Ce journal a débuté avec la naissance des Blogs en 2005 pour accompagner les six mois d'aventure en Inde d'où son nom, !ndianeries. Mot inventé dans l'urgence avec un engagement d'un article posté chaque jour sur des ordinateurs locaux, avec des claviers pourris, des temps d'attentes interminables.., d'où des corrections jamais réalisées. J'en implore votre indulgence en lisant "La malle de l'!nde" & les "!ndianeries". Puis, d'autres voyages ont suivi et des humeurs de l'entre deux, et pour finir "Survivre au travail"... la chose la plus formidable qui soit pour les chanceux que nous sommes, à jouir d'une retraite.
Par @line
- " Nino" de Pauline Loquès
Avec Théodore Pellerin, William Lebghil, Salomé Dewaels...
Trois jours de la vie de ce jeune homme sur lequel dans une brutalité totale tombe l'annonce d'un cancer.
Trois jours où la digestion se fera au gré des évènements, un cheminement introspectif silencieux et une vie sociale quelque peu chaotique... Le tout dans une pudeur presque douce, ouatée, très touchante avec des comédiens formidables.
Ce n'est pas triste. C'est vivant, voire vivifiant.
Magnifique jeu du jeune comédien Théodore Pellerin.
- " Sirāt " d'Oliver Laxe
Avec Sergi López, Bruno Núñez Arjona, Richard Bellamy...
Sur fond de quête... à la recherche de sa fille disparue qu'il pense retrouver dans l'une des fêtes du désert dans le sud marocain à la frontière mauritanienne, un père et son fils vont s'aventurer dans un monde qui leur est totalement étranger.
Les images sont sublimes.

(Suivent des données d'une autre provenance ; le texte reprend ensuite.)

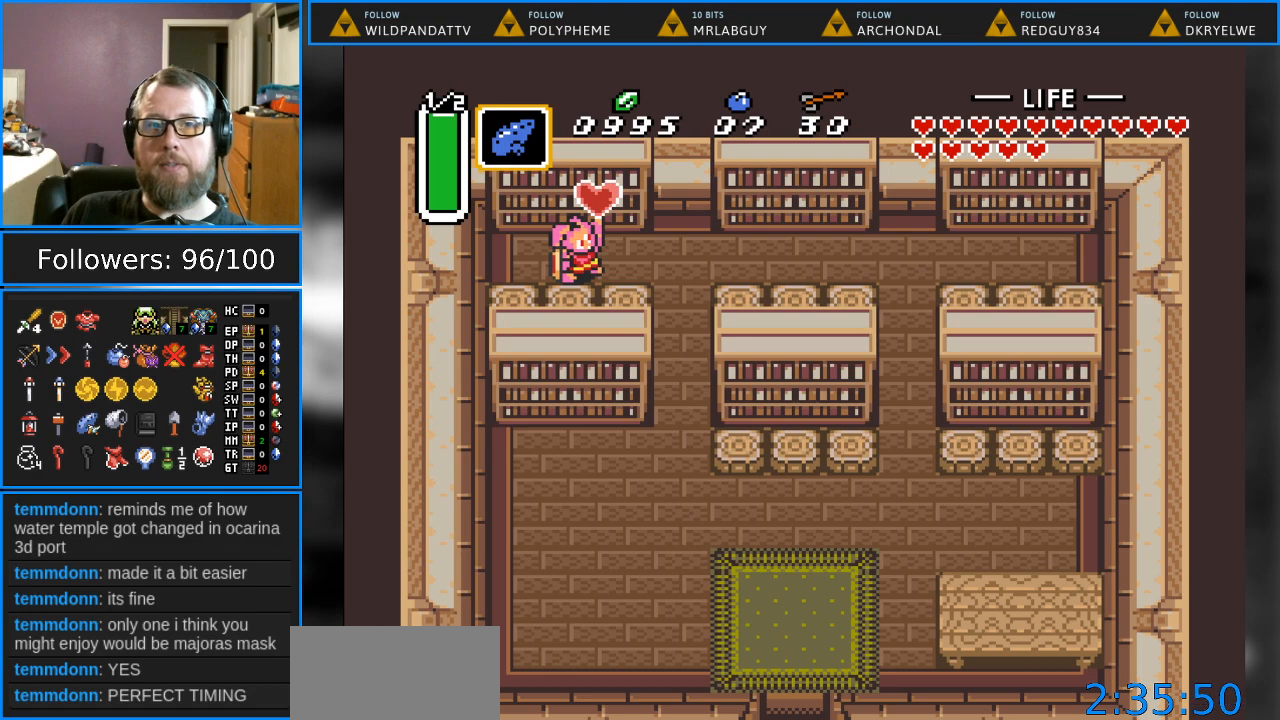
{"buttons": ["DPAD_RIGHT"], "events": []}
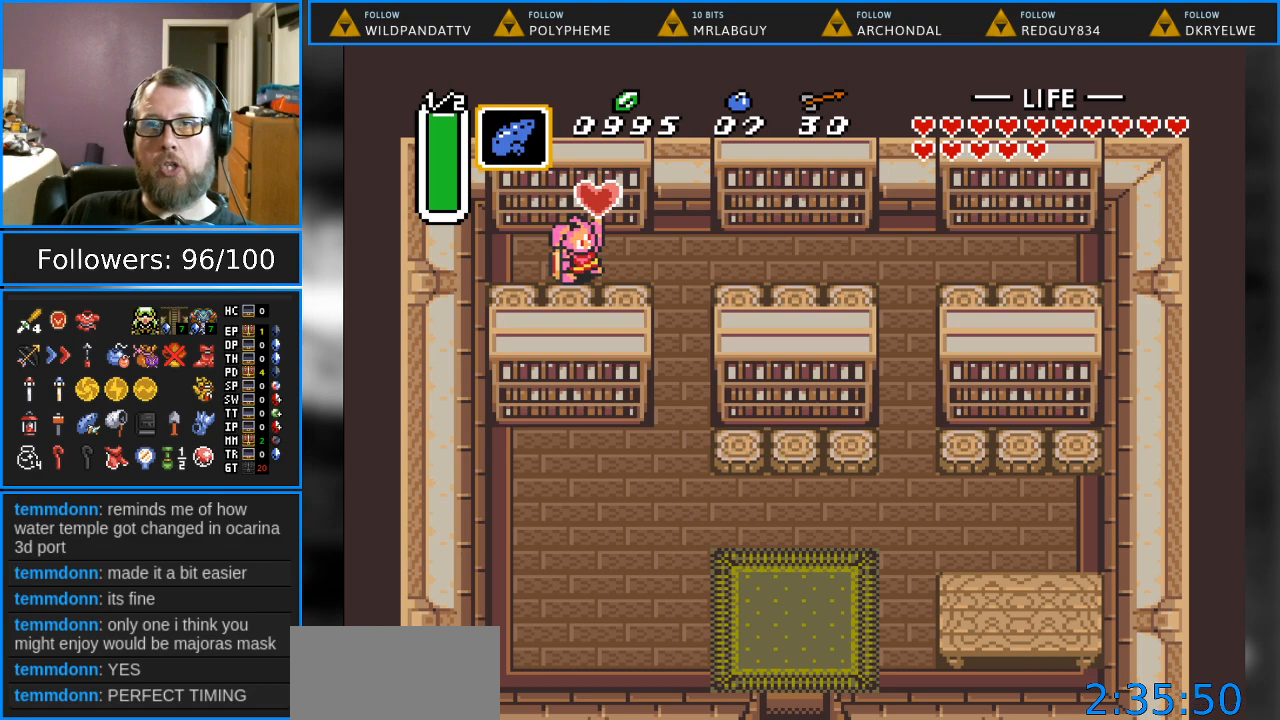
{"buttons": ["DPAD_DOWN"], "events": [[350, "DPAD_DOWN", "down"], [400, "DPAD_RIGHT", "up"]]}
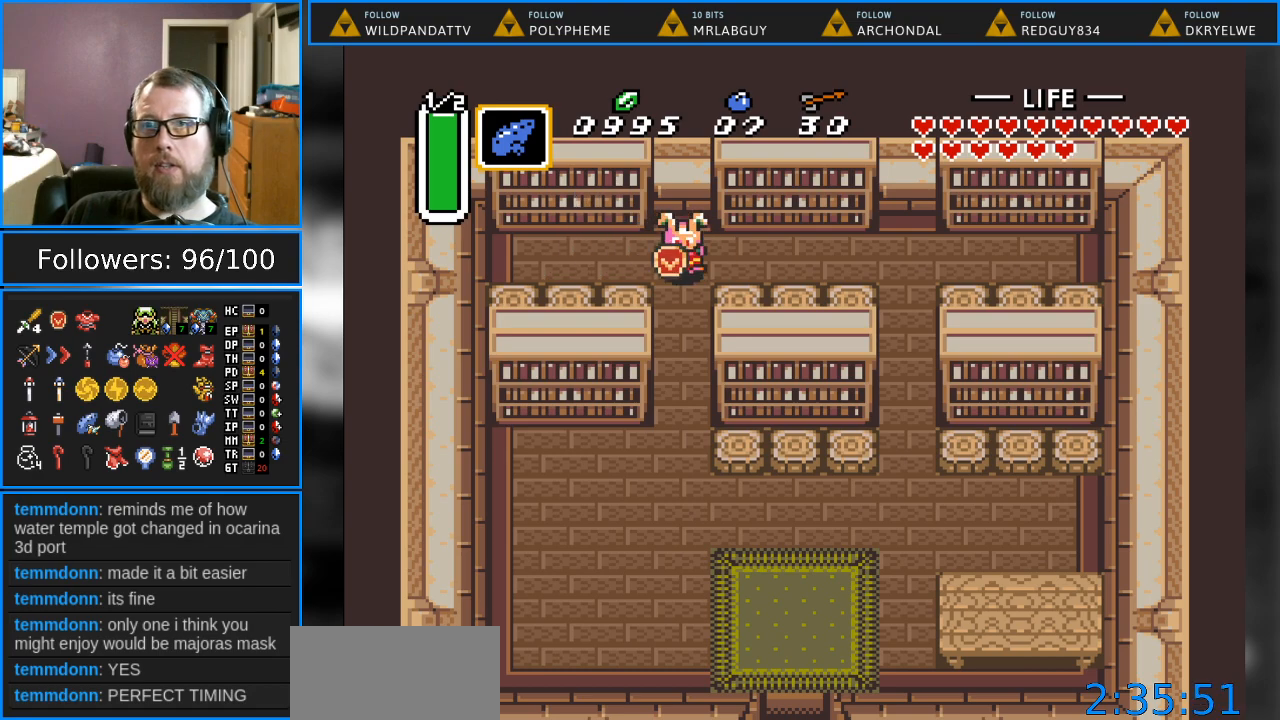
{"buttons": ["DPAD_DOWN"], "events": []}
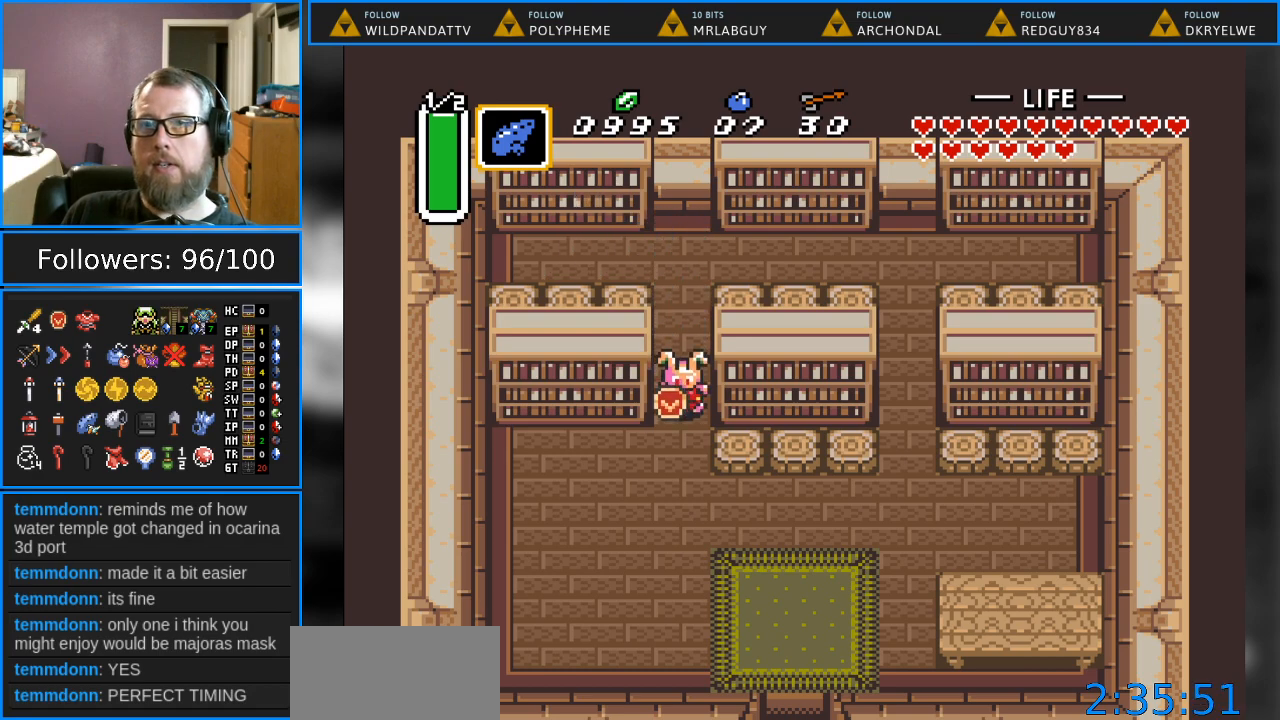
{"buttons": ["DPAD_DOWN", "DPAD_RIGHT"], "events": [[267, "DPAD_RIGHT", "down"]]}
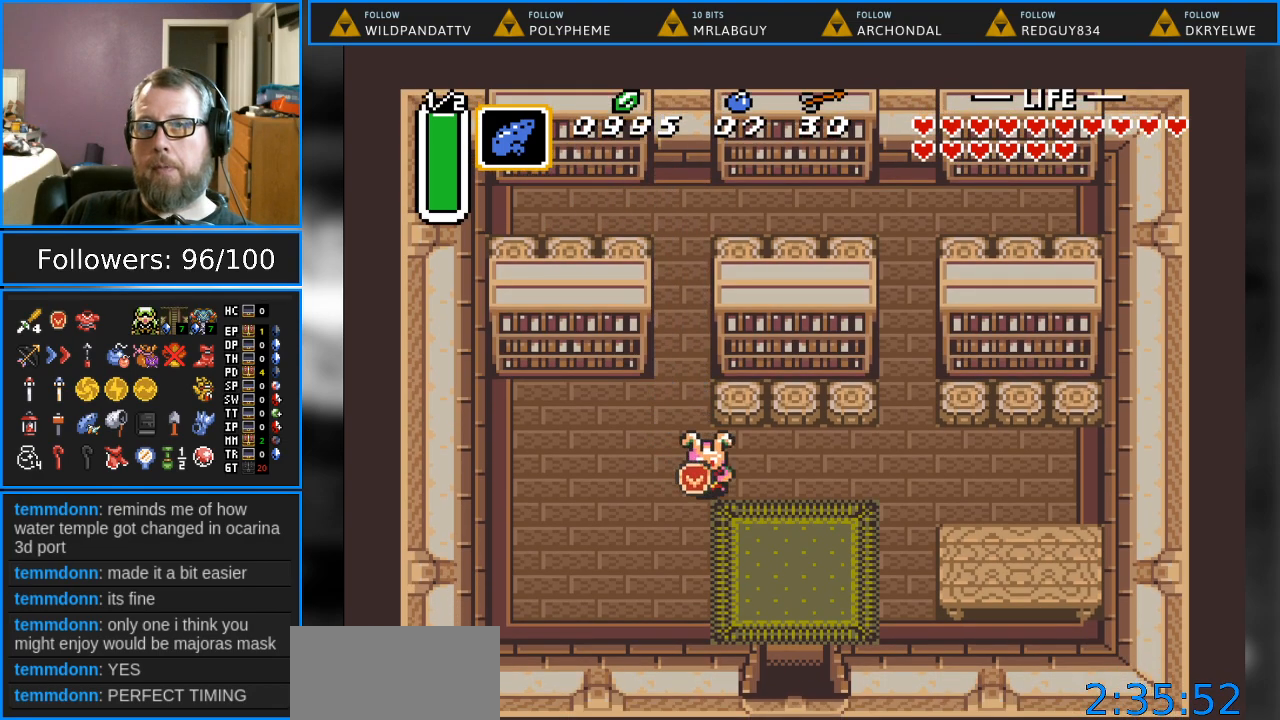
{"buttons": ["DPAD_DOWN"], "events": [[417, "DPAD_RIGHT", "up"]]}
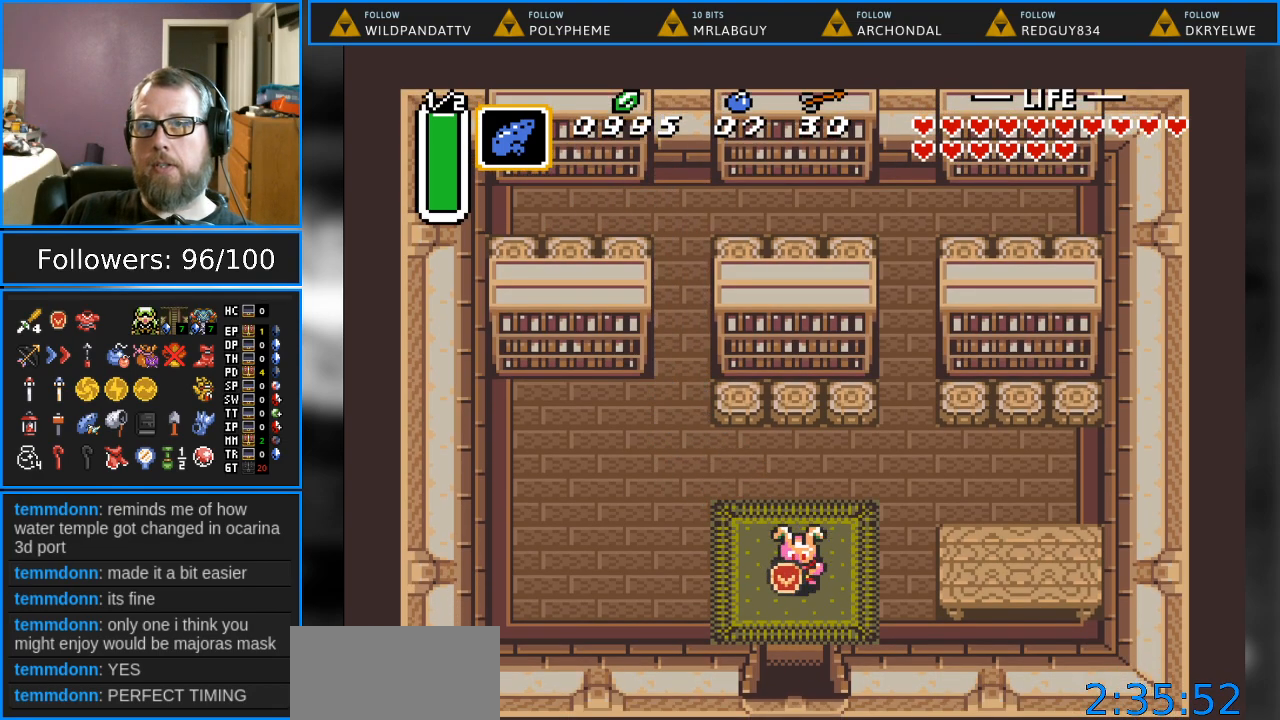
{"buttons": ["DPAD_DOWN"], "events": []}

Le récit haletant, avec un suspens décoiffant...
- " Miroir" de Christian Petzold
Avec Paula Beer, Barbara Auer, Matthias Brandt ....
Après un grave accident dont l'une est victime, l'autre est témoin, deux femmes - en deuil- s'adoptent et comportent comme si elles étaient seules au monde...
Entre fond grave et forme surprenante, parfois burlesque, le film se construit au fur et à mesure, la réflexion est plaisante, entre éveil et rêve : troublant.
- " Fils de... " de Carlos Abascal Peiró
Avec François Cluzet, Alex Lutz, Karin Viard...
La France cherche toujours son Premier Ministre... C'est devenu une récurrence sous Macron, reprise par cette fiction!
Attirée par une magnifique distribution
Cette comédie fut hélas classée décevante dans les vingt premières minutes sans que je change d'avis...
Caricaturale et outrancière c'est tout au plus un film télé d'un dimanche après midi pluvieux où l'on aura envie de rester sous la couette.
- "Oui" de Nadav Lapid
Avec Avec Ariel Bronz, Efrat Dor, Naama Preis...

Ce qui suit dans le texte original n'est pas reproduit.